For Christ is present among us; he still shows us his Body; He offers it to us and for us to see and touch (and taste and ingest: in this way it is even more potent a presence than that afforded St Thomas on at least the occasion in question, where we are not told explicitly that he touches the Lord; perhaps he, like Mary Magdalene, did not or could not ‘hold on to him because he had not yet ascended’ [Jn 20.17]*). Christ is present in and among the ‘community’, but the ‘community’ in which he is most clearly present is precisely the sacramental community, established by Baptism and nourished by the Eucharist. For this reason I suggest that, rather than ‘community’ (a word with perfectly adequate denotation but rather diffuse connotation), we would do better to speak of the ‘communion’ (koinônía) of which we are a part by the grace of God given in Holy Baptism: the Church is communion and the Eucharist is communion; the Church is the Body, and the Sacrament is the Body; the Church is the Eucharist, and the Eucharist is the Church. And Christ is truly present in all of them.

Is Christ present only in the Church? I do not believe so. The Baptismal Covenant, after all, calls us to ‘seek and serve Christ in all persons’, and if present in concentrated form in the Sacrament and among the People of God, Christ’s Spirit is also diffused, poured out, upon all Creation, and has been from the beginning. But it is worth noting that this part of the covenant – far from existing in the isolation in which it is sometimes quoted – comes only after we have recited the Apostles’ Creed and promised to ‘continue in the apostles’ teaching [doctrine] and fellowship [koinônía; communion], in the breaking of the bread [the Eucharist], and in the prayers [the Daily Office]’; resist evil and repent and return to the Lord; and proclaim the Good News of God in Christ. That is, it is only when and because we have turned our face to the Lord, been nourished by the Sacraments, and been trained up in the framework of the faith, all in the context of the communion established among and shared with the apostles, where it is most clearly known, that we can learn to recognize the Presence of Christ abroad and point others to it. It is then that we can say with the Apostle to a world that has not learned to see, ‘What you worship as unknown, this I proclaim to you... indeed [God] is not far from each one of us. For “in him we live and move and have our being”’[Ac 17]. It is then that we can cry, with St Thomas, ‘My Lord and my God!’.

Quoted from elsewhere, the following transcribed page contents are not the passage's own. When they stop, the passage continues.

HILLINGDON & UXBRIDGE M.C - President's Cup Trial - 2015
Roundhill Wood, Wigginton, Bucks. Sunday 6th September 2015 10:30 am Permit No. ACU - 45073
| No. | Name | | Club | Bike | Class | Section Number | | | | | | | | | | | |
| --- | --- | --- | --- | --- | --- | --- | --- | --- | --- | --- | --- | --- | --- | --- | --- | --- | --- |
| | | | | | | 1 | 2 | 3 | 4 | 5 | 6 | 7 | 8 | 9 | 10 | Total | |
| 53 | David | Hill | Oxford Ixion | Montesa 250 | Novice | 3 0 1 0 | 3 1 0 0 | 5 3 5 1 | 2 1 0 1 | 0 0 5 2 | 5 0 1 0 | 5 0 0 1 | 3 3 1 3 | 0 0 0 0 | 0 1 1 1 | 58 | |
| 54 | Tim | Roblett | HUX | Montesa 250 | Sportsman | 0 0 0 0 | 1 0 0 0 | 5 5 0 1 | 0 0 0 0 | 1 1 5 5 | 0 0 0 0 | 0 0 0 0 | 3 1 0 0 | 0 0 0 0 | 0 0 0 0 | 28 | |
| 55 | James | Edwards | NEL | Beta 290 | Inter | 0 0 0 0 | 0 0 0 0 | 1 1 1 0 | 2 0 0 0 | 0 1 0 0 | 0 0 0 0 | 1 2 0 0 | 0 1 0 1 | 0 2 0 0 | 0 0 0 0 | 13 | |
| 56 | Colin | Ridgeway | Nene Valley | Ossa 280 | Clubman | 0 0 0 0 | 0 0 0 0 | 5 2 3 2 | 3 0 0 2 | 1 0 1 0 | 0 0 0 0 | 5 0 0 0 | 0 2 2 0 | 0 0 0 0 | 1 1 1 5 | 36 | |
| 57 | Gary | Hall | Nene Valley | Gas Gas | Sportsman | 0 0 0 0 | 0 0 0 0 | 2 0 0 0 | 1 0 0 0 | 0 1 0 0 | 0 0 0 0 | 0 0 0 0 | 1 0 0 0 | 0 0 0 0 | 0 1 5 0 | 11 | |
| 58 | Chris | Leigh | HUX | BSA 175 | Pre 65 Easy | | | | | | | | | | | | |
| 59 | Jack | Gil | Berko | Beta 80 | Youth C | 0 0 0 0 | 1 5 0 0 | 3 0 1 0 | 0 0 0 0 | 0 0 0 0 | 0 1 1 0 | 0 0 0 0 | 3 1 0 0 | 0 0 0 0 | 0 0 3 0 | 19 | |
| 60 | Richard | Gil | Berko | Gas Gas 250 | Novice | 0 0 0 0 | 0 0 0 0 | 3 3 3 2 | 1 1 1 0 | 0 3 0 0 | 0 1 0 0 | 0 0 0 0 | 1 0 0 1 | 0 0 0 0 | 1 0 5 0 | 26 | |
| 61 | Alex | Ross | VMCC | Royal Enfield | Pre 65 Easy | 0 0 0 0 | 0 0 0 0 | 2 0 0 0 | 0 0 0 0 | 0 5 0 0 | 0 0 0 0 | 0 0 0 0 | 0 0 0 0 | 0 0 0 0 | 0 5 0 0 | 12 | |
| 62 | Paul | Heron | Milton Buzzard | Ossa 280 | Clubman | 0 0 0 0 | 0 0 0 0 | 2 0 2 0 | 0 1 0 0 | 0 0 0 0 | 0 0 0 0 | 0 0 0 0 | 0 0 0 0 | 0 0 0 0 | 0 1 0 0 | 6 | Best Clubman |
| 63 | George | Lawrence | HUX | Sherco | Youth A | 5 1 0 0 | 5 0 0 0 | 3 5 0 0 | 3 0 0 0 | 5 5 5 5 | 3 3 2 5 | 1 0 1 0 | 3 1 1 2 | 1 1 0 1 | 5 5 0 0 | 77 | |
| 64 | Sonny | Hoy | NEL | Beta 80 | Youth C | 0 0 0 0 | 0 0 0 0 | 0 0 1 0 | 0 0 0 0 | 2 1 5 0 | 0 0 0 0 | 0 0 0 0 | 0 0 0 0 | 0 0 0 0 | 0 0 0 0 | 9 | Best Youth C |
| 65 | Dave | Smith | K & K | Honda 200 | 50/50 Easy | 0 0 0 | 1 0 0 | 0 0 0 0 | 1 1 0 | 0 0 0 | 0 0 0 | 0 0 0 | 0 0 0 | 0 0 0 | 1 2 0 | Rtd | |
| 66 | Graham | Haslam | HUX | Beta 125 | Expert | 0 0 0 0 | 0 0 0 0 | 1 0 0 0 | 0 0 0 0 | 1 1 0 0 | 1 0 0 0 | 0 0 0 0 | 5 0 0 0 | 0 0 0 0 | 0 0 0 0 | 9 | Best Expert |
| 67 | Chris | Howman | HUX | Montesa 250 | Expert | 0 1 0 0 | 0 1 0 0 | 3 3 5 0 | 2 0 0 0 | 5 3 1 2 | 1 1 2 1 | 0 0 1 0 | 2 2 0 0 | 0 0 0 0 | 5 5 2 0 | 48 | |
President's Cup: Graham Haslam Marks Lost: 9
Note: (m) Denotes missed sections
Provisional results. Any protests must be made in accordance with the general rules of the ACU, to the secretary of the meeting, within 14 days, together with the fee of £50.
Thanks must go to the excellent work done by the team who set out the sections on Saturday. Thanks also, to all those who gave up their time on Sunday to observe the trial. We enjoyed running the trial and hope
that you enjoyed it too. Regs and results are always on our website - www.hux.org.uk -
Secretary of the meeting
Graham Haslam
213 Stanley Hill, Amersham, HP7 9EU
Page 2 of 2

*  Perhaps it is through this lens that we can interpret Article xxviii, which concludes, ‘The Sacrament of the Lord’s Supper was not by Christ’s ordinance reserved, carried about, lifted up, or worshipped’, and even the (to me) somewhat cryptic phrase in Eucharistic Prayer C: ‘Deliver us from the presumption of coming to this Table for solace only, and not for strength; for pardon only, and not for renewal’. Though it is only natural, having caught a vivid glimpse of the Risen Christ, to adore Him and to wish to remain in the moment (cf. the Transfiguration and the post-Resurrection accounts); though we sometimes need simply to rest in his arms, and he will not withhold his motherly embrace (Mt 23, Lk 13); and whatever place Adoration and even Benediction of the Blessed Sacrament may have in a nuanced understanding of the Eucharistic Presence – nevertheless Our Lord regularly thwarts our attempts to privatize, tame, or otherwise control him.